The funded part of the system works as a buffer fund to finance changes, such as demographics, over time, he said.
“As a pension insurance company, our task is to keep the real returns of the funded part positive over the longer run to maintain our solvency and the system balanced,” Vatanen said.
In Iceland, Birgisdóttir said inflation did indeed affect pension provisions for scheme members, since pension liabilities were fully inflation-linked, but the investment portfolio was not.
“Although the bond portfolio of Frjálsi Pension Fund is mostly inflation-linked similarly to Iceland’s bond market historically,” she said.
However, Birgisdóttir believes Icelandic pension funds and stakeholders are better equipped to cope with inflation than counterparts elsewhere.
“Iceland is in a unique position concerning inflation seeing that we have experienced high levels of inflation before and have gotten familiar with it,” she said.
What’s next?
So, how do Nordic pension funds see inflation developing from this point?
“We expect the headline inflation rate to decline after falling energy prices,” said Vatanen.
But wage inflation had already started in US, he said, and it would probably start rising in Europe during the spring as well, he predicted.
“That supports core inflation staying higher for longer,” he said.
The differences between headline inflation figures in different countries are mainly driven by differences in electricity production and dependency on Russian fossil fuels, he said.

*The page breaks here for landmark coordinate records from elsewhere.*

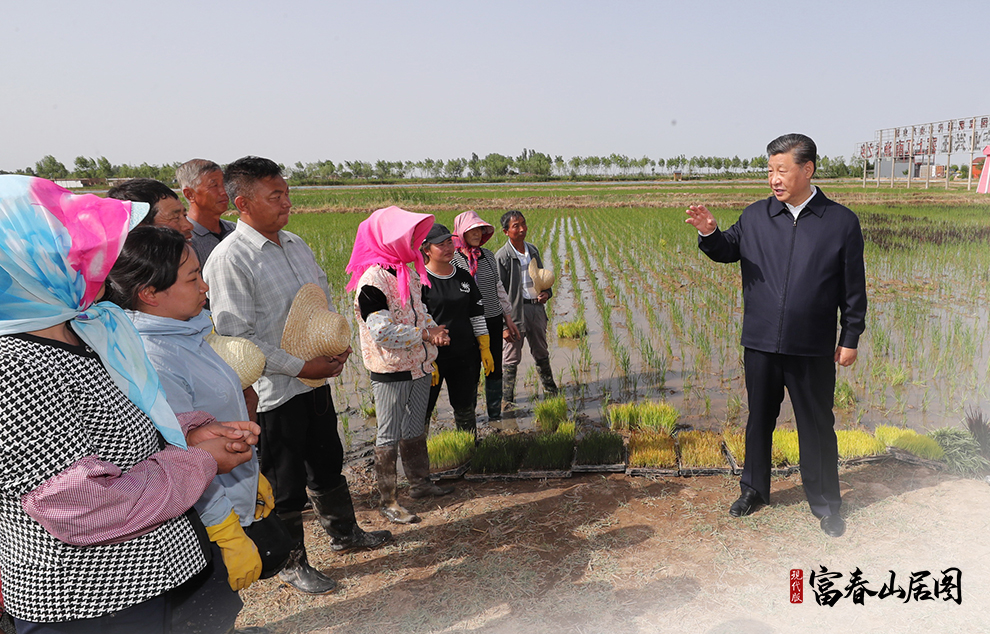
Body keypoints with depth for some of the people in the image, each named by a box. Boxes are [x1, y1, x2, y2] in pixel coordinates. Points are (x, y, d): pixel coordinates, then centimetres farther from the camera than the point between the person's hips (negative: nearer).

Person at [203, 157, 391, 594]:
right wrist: (301, 366, -20)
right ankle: (291, 563, 30)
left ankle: (344, 533, 43)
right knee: (285, 483, 10)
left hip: (317, 380, 7)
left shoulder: (295, 243, 6)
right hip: (274, 392, -7)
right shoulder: (229, 259, -18)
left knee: (328, 463, 23)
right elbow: (236, 337, -21)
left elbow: (324, 298, 16)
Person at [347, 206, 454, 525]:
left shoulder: (409, 272, 8)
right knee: (390, 436, 3)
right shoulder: (372, 280, -20)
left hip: (419, 365, 8)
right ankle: (387, 500, 16)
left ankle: (420, 483, 37)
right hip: (390, 370, -8)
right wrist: (425, 335, -19)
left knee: (415, 429, 21)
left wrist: (434, 329, -1)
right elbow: (382, 331, -26)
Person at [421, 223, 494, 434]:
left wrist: (485, 349, 9)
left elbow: (477, 315, 13)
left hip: (466, 356, 5)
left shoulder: (464, 277, 9)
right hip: (434, 356, -4)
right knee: (422, 411, 3)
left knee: (466, 409, 14)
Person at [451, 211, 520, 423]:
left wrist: (508, 318, 16)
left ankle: (495, 416, 28)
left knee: (495, 369, 12)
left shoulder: (488, 256, 7)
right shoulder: (453, 259, -10)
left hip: (493, 320, 5)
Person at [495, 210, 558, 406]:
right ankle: (506, 400, 16)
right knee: (512, 357, 3)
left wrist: (546, 292, -1)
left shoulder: (533, 250, 9)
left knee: (541, 353, 20)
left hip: (537, 307, 6)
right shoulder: (502, 257, -11)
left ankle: (551, 390, 37)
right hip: (516, 310, -6)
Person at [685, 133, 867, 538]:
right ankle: (754, 489, 36)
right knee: (759, 419, 16)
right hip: (760, 343, 2)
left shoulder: (841, 222, -3)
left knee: (817, 427, 11)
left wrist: (850, 338, 1)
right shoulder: (755, 216, 1)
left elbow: (854, 288, 1)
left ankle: (825, 504, 31)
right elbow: (728, 251, 13)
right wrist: (709, 234, -9)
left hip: (813, 351, -2)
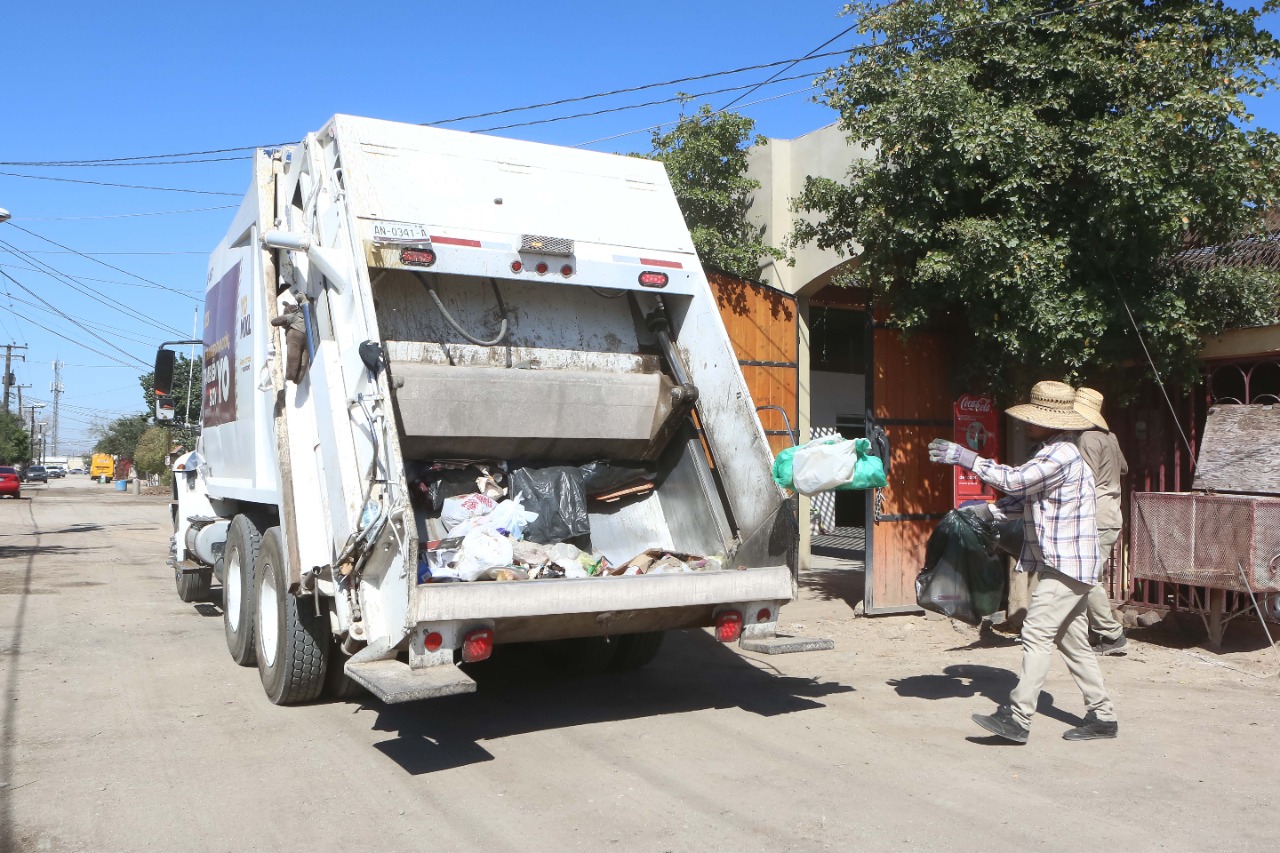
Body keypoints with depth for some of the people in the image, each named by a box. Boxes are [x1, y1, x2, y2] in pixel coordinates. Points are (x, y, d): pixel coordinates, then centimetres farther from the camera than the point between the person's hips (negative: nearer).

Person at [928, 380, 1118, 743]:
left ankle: (1017, 718, -12)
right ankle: (1102, 716, 20)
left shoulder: (1061, 455, -18)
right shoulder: (1050, 452, 17)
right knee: (1072, 640, 13)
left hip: (1066, 565, -11)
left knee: (1037, 634, -12)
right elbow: (1025, 496, 21)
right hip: (1062, 564, 11)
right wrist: (989, 511, 10)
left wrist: (965, 457, -20)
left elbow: (1015, 480, -24)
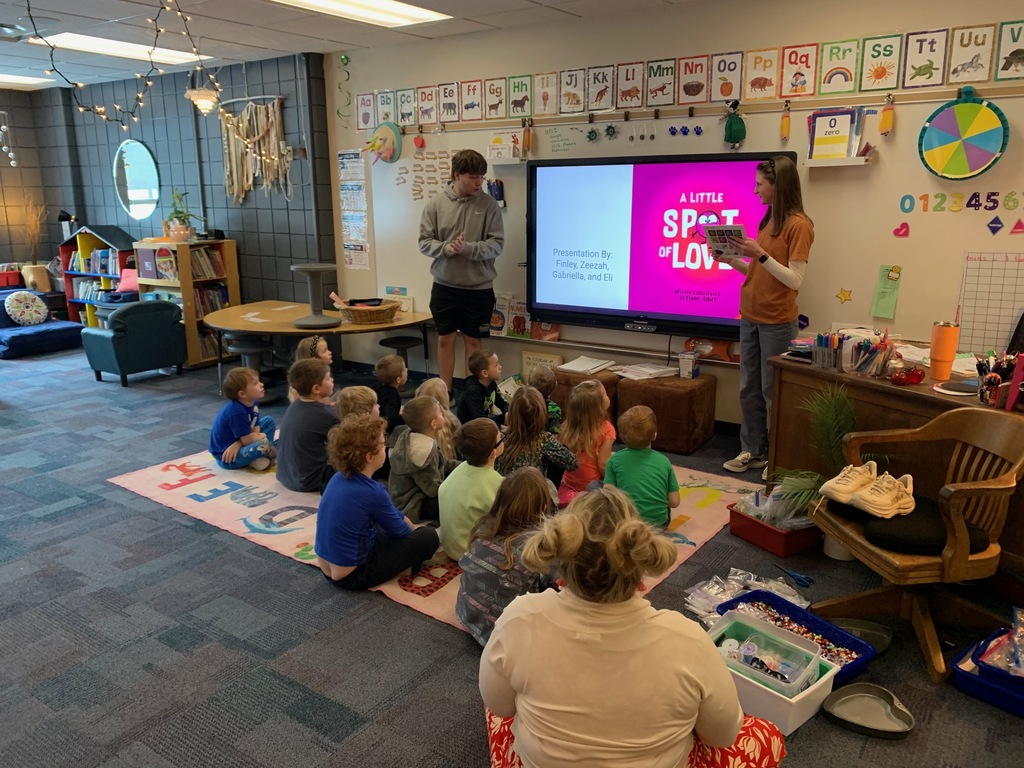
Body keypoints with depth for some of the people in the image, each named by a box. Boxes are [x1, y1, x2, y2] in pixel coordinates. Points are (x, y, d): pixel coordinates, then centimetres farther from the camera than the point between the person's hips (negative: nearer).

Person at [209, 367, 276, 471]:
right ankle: (270, 452, 1)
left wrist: (237, 444, -21)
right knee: (263, 442, -33)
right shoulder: (236, 412, -29)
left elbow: (255, 432, -5)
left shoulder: (253, 403, -4)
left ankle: (264, 450, -6)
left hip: (236, 445, 9)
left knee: (269, 421, 10)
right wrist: (262, 436, -6)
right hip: (225, 455, -9)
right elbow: (248, 440, -24)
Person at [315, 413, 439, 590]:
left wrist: (411, 528, 18)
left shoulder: (338, 478, -3)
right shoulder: (372, 492, -26)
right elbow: (399, 530, -6)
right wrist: (415, 531, 16)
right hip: (352, 576, -8)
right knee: (429, 537, 0)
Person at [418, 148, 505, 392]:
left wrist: (468, 248, -23)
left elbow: (497, 244, -8)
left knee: (473, 340, 10)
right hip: (444, 285, 1)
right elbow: (424, 242, -2)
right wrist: (446, 248, -21)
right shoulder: (435, 203, -3)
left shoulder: (488, 204, -5)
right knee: (445, 339, 10)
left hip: (479, 287, -1)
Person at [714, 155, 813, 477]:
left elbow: (795, 280, -17)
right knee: (749, 390, 12)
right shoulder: (767, 220, 12)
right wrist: (732, 260, 3)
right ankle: (753, 451, 23)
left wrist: (760, 254, -24)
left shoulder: (798, 225, -12)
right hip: (750, 318, 8)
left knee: (772, 392, 1)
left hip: (777, 323, -8)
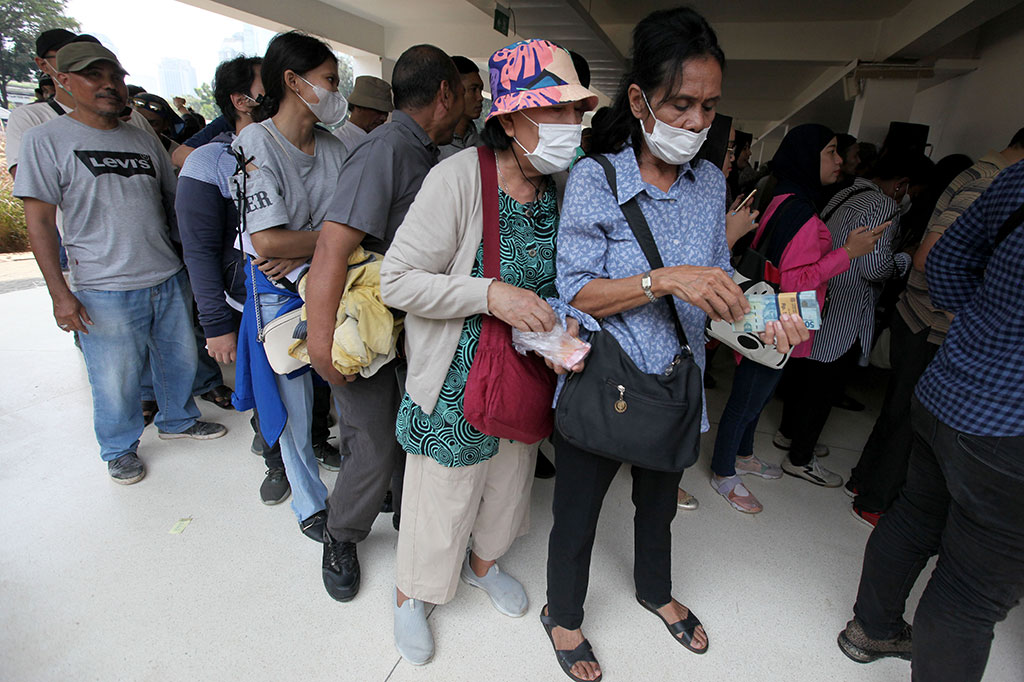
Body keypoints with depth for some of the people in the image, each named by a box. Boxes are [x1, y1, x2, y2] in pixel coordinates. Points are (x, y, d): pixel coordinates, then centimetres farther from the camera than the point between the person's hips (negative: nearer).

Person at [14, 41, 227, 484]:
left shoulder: (144, 140, 12)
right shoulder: (46, 140, -2)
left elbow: (174, 201, 18)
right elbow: (39, 221, -5)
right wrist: (60, 293, -11)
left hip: (169, 279, 5)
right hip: (104, 289, -4)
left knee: (180, 358, 17)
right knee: (116, 379, 6)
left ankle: (178, 420, 41)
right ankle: (119, 449, 29)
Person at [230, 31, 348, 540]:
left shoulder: (334, 148, 5)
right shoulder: (255, 144, -12)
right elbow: (267, 239, -21)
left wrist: (306, 256, -13)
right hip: (278, 293, -4)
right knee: (294, 403, 9)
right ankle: (310, 503, 29)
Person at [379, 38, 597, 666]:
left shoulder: (561, 187, -3)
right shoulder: (459, 177, -21)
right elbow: (398, 281, -20)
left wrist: (556, 327, -7)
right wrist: (490, 295, -29)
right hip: (458, 381, -6)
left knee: (508, 479, 26)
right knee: (442, 496, 12)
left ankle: (484, 560, 58)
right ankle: (412, 593, 45)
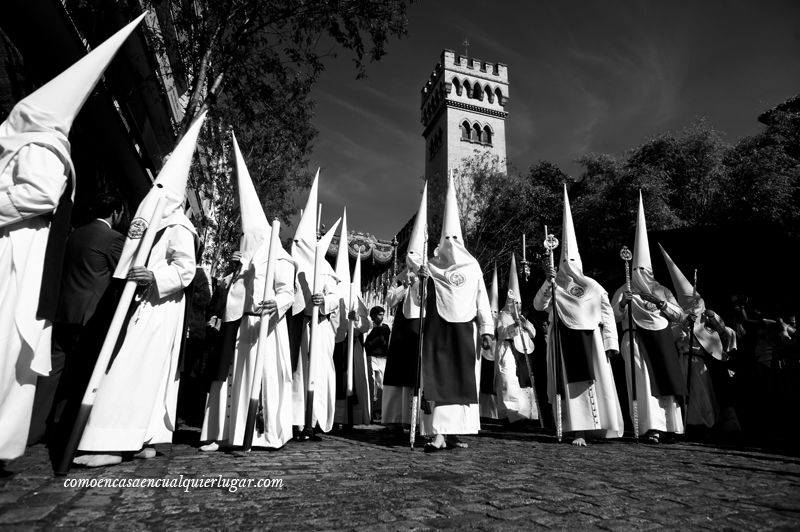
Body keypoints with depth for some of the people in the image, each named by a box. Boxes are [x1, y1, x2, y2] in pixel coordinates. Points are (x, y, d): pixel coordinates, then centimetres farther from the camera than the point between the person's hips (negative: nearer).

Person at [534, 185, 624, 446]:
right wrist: (548, 283, -18)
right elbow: (538, 305, -7)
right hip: (565, 340, 0)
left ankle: (600, 426, 15)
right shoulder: (554, 287, 7)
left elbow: (607, 314, 7)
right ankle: (578, 431, 1)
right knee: (572, 384, -1)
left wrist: (609, 343, 0)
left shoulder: (592, 286, 8)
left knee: (596, 381, 2)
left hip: (589, 339, 1)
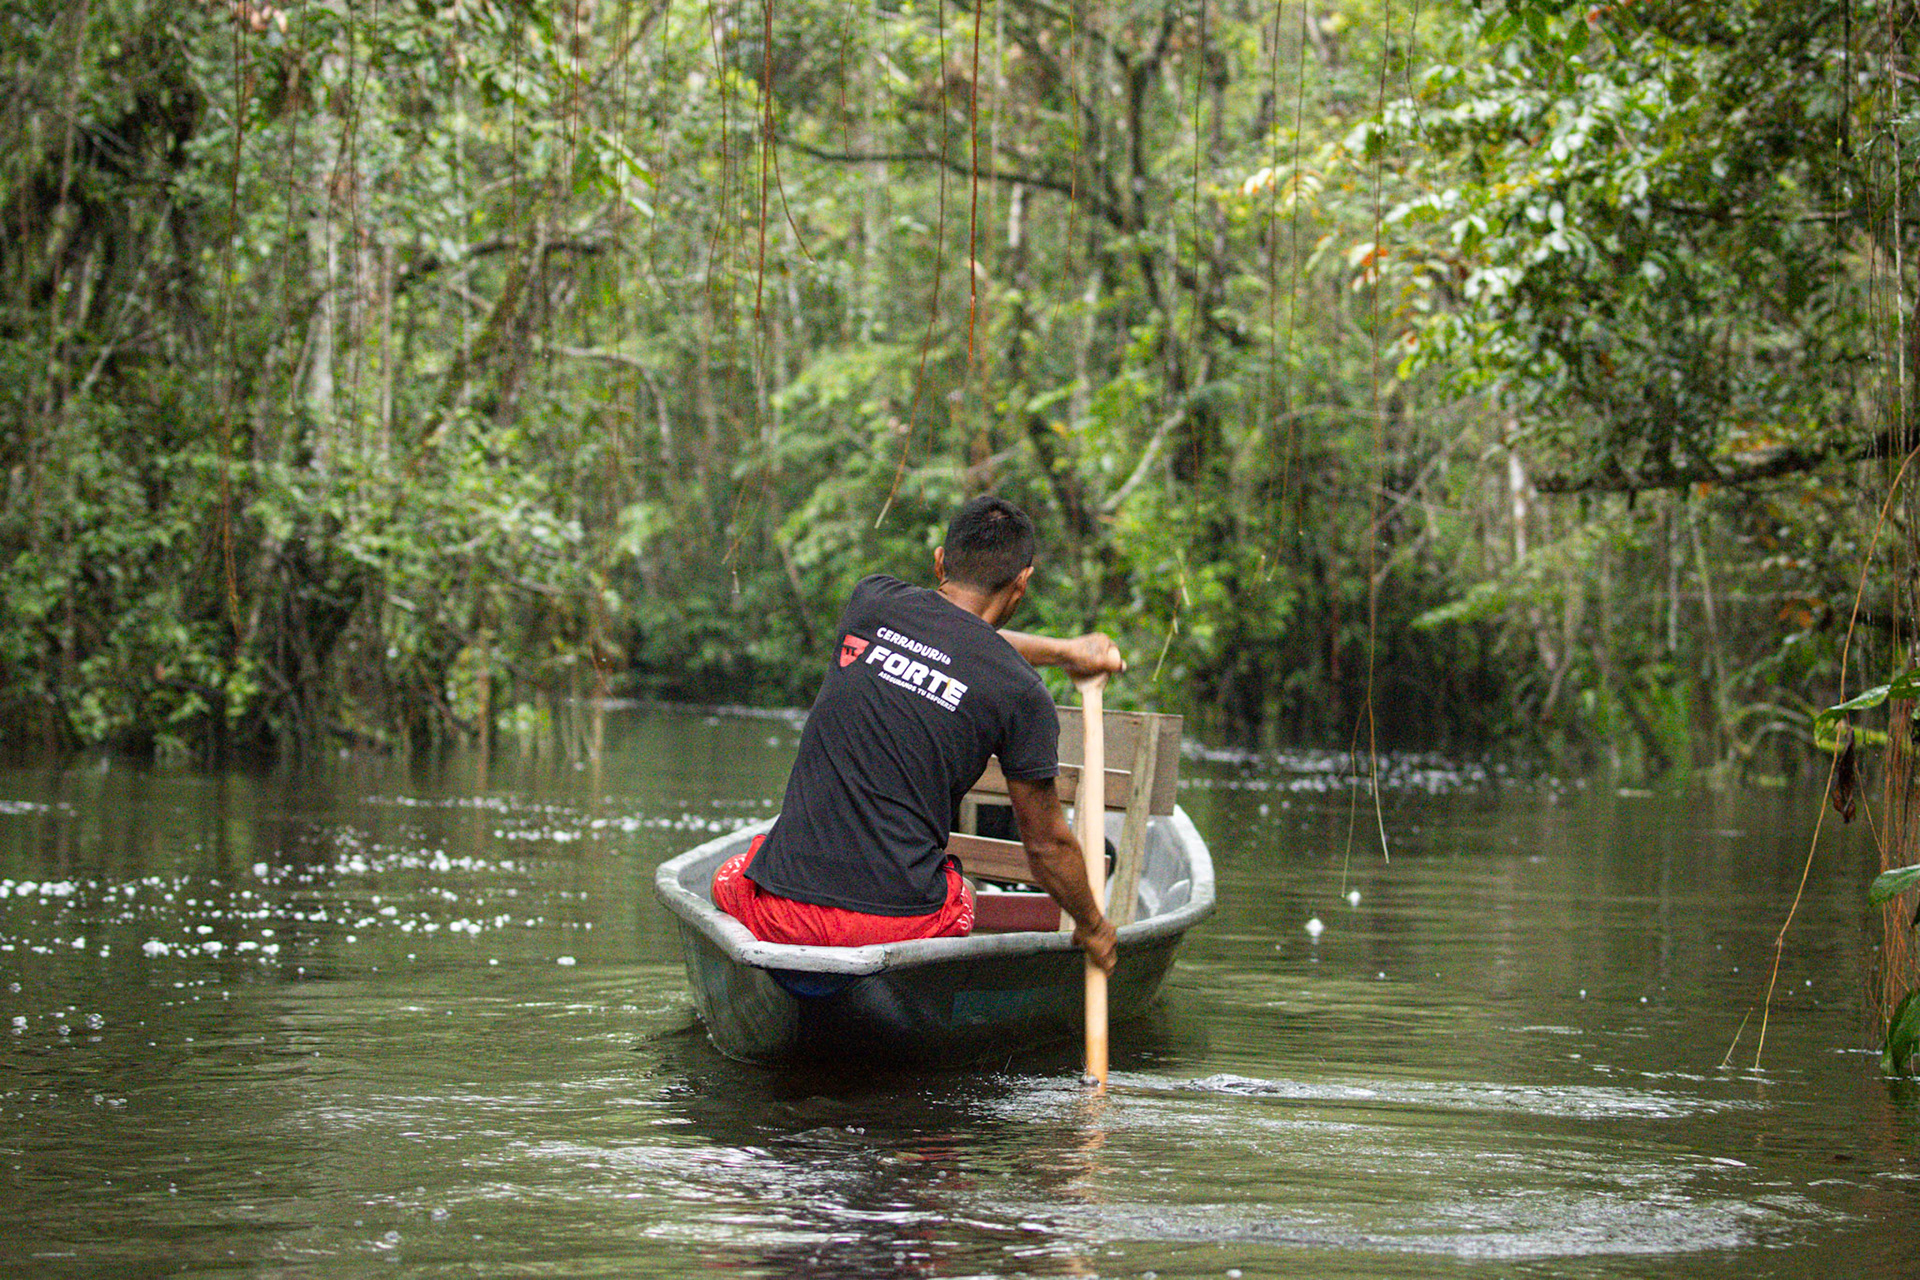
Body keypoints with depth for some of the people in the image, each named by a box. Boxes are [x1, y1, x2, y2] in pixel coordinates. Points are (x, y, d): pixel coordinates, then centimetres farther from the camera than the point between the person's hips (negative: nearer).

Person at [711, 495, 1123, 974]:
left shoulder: (872, 600, 5)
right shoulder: (1022, 693, -5)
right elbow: (1047, 845, 4)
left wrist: (1064, 650, 43)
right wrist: (1091, 927, 23)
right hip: (899, 925, -1)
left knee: (729, 878, 36)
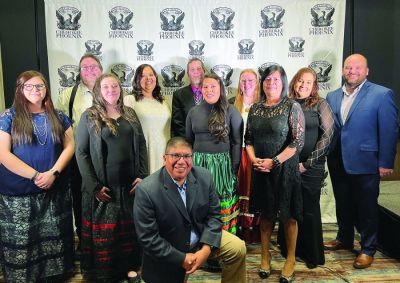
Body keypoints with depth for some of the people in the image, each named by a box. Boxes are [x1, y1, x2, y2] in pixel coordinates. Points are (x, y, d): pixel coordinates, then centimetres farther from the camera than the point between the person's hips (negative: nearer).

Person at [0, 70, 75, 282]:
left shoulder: (58, 117, 8)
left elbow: (69, 146, 3)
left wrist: (53, 173, -12)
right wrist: (35, 176, -15)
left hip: (55, 191, 2)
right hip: (19, 194, -2)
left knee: (54, 240, 10)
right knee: (22, 242, 6)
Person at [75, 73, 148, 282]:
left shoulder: (130, 114, 8)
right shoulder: (89, 116, -3)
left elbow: (141, 145, 9)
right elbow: (81, 153, -6)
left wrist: (142, 175, -1)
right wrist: (94, 186, -12)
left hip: (130, 184, 3)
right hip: (103, 186, -3)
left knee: (129, 228, 12)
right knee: (104, 230, 6)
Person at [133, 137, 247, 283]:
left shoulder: (204, 177, -13)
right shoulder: (146, 190, -25)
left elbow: (213, 214, -5)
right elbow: (147, 237, -22)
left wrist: (206, 249, -18)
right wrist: (182, 258, -20)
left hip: (202, 237, 4)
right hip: (170, 255, -3)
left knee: (238, 249, -7)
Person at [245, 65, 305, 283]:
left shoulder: (292, 107, -6)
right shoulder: (255, 109, 8)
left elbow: (298, 141, -12)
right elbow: (248, 138, 11)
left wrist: (274, 162, -16)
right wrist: (254, 159, -6)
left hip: (285, 168, -4)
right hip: (260, 169, 4)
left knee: (288, 215, 6)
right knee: (265, 214, 14)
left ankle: (290, 260, 21)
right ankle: (265, 256, 28)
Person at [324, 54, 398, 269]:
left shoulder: (382, 94, -7)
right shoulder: (332, 96, 8)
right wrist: (325, 156, 5)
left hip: (365, 163, -5)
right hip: (338, 162, 5)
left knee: (367, 207, 7)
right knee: (342, 204, 18)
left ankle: (368, 249, 24)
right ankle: (344, 239, 37)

“The Nordics have been relatively independent from those and the growing investments in the renewable energy in the area will help the electricity-driven inflation to come down,” the Veritas CIO said.
Birgisdóttir said Arion Bank assumed Icelandic domestic inflation had peaked at 9.9%, year-on-year, last July, but that the recent decline in the figure had been slow.
“Iceland is unique in the way that it is not sensitive to energy prices because it has abundant hydroelectric and geothermal energy resources and is at the forefront in the use of renewable energy resources,” she said. But rising prices for imported goods were a risk factor for domestic inflation, she added.
In Sweden, Hammarlund sees inflation peaking in January or February at just below 13% year-on-year before moderating gradually to around 4.0% by the end of 2023.
Swedish price developments were following a similar path to other EU countries and the US, he said, albeit with a lag and a higher expected peak.
“Another difference for Sweden – a small, open economy – is the weak krona, which may keep inflation higher for longer if it depreciates further,” he said, adding that AP4 expected the currency unit to strengthen somewhat in 2023, helping keep inflation in check.
Looking ahead, Löyttyniemi said a key point was how inflation and inflation expectations would impact interest rates, both short and long term.
“There is still a chance and high hope that inflation is only partly persistent but mainly transitory,” he said.